Und sie können es doch noch! Klar, das 2012 veröffentlichte SICH FÜGEN HEISST LÜGEN war so gesehen nicht wirklich schlecht, jedoch aufgrund seiner Ausrichtung (vertonte Gedichte von Erich Mühsam) irgendwie kein „richtiges“ Slime-Album.
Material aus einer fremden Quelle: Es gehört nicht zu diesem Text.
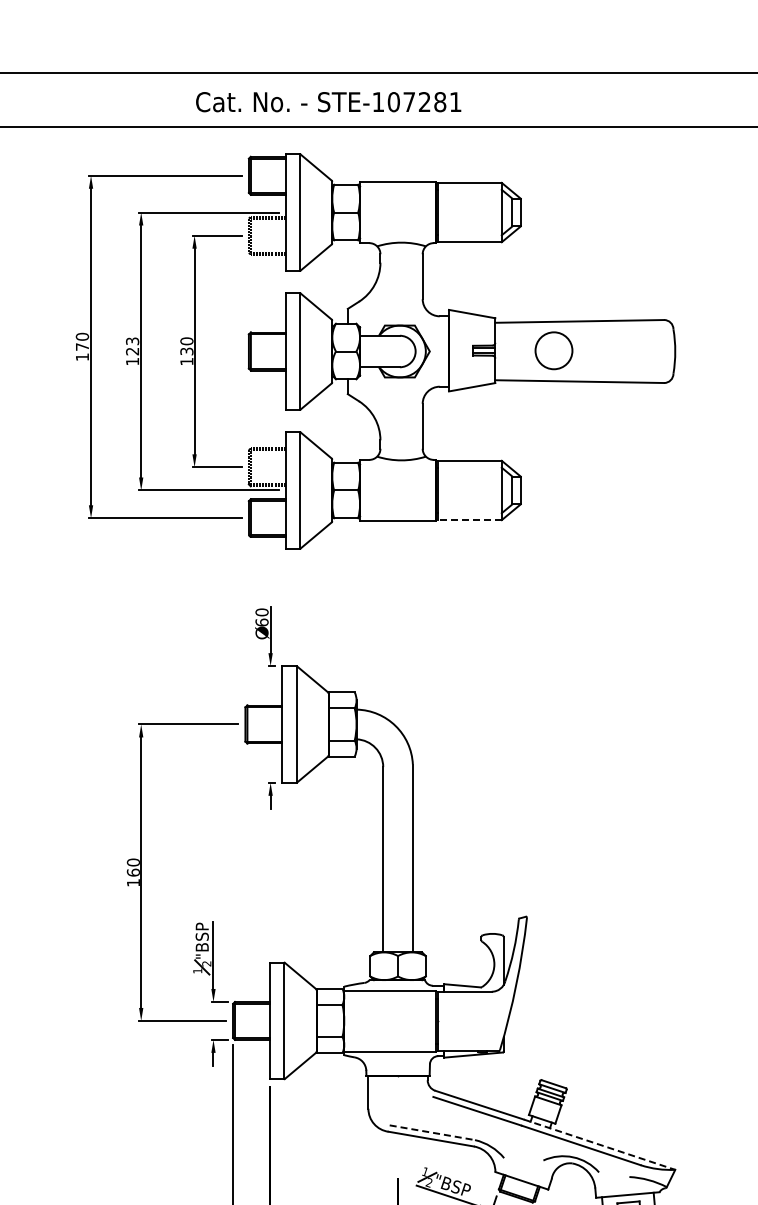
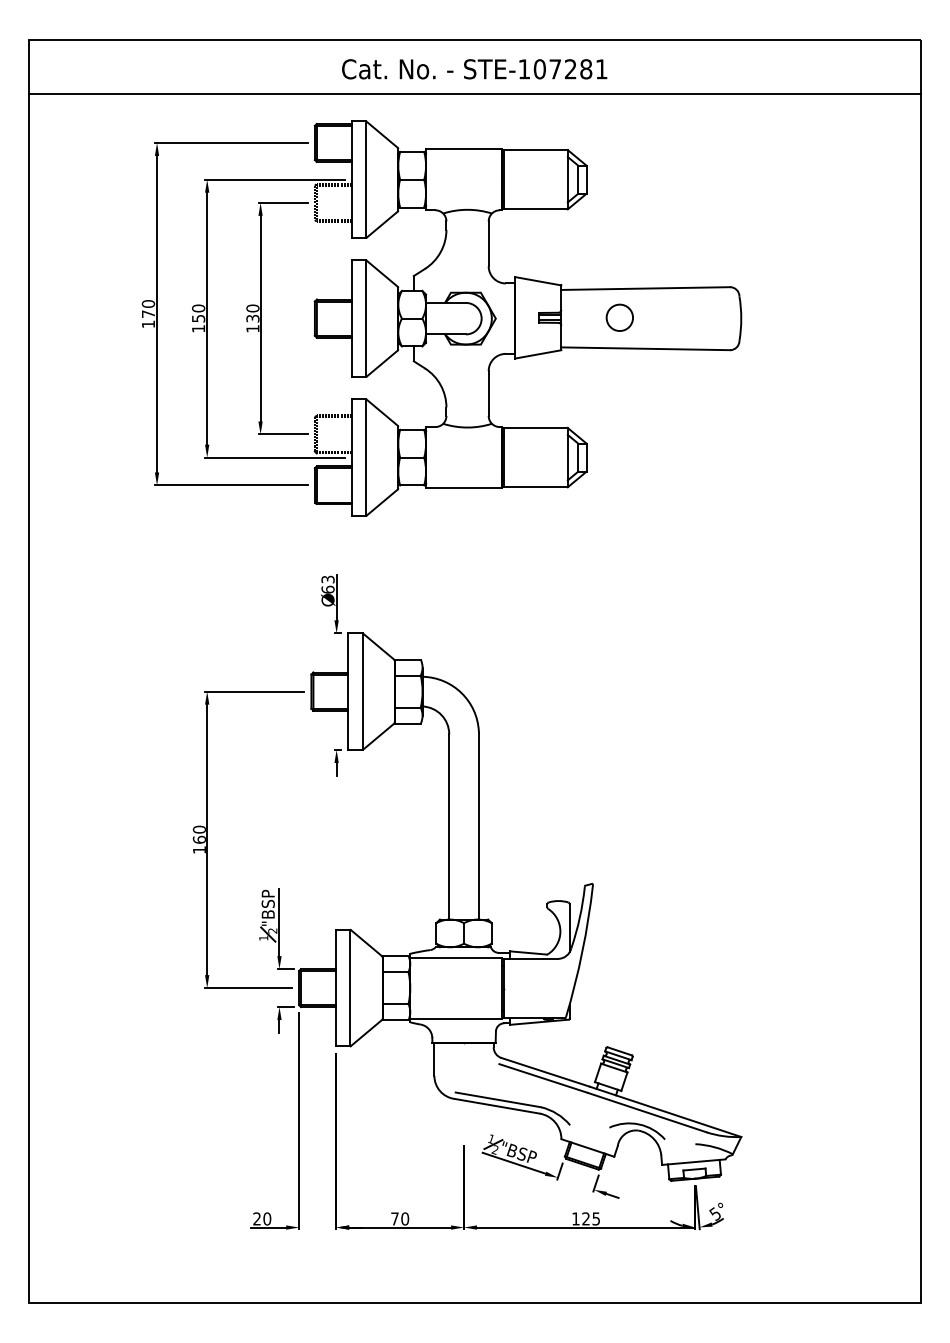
text: (328, 102) -> (474, 69), moved
text: (132, 346) -> (198, 313), 123 -> 150
circle: (553, 350) -> (619, 317), size x0.71
line: (469, 520) -> (535, 487), dashed -> solid
text: (261, 612) -> (327, 579), 60 -> 63
line: (432, 1132) -> (498, 1099), dashed -> solid
line: (599, 1144) -> (665, 1111), dashed -> solid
Auf HIER UND JETZT präsentieren sich die Hamburger nun wieder in absoluter Bestform – auch, weil sie sich musikalisch so flexibel wie noch nie zeigen, was die hin und wieder plakativ wirkenden, aber immer klar formulierten Texte noch intensiver wirken lässt.
Der Reggae-Groove von ‘Ich kann die Elbe nicht mehr sehen’ oder die gelungene Hip-Hop-Einlage der Irie Révoltés-Rapper in ‘Patrioten’ geht der Band ebenso locker von der Hand wie der lässig rockende Titel-Song mit Akustikklampfe (‘Tage wie diese’ sollen andere machen) oder der Social-Distortion-trifft-Iggy-Pop-Vibe von ‘Ernie und Bert in Guantanamo’. Doch auch an Band-typischen Brechern wie ‘Banalität des Bösen’ (mit Rod von Die Ärzte) oder dem entfernt an Motörhead erinnernden ‘Die Stummen’ mangelt es nicht – die richtige Mischung macht’s eben.
Dazu kommt aber noch ein nahezu unglaubliches, weil sich durch beinahe alle Songs ziehendes Händchen für wirklich mitreißende Hooks. Allein für ‘Schöne neue Welt’ würde man Sänger Dicken und Gitarrist Elf am liebsten knutschen. HIER UND JETZT ist ein sensationell gutes Alterswerk, dass knapp 99 Prozent der aktuellen deutschen Punk-Bands – Eisenpimmel ausgenommen – in den Staub schickt.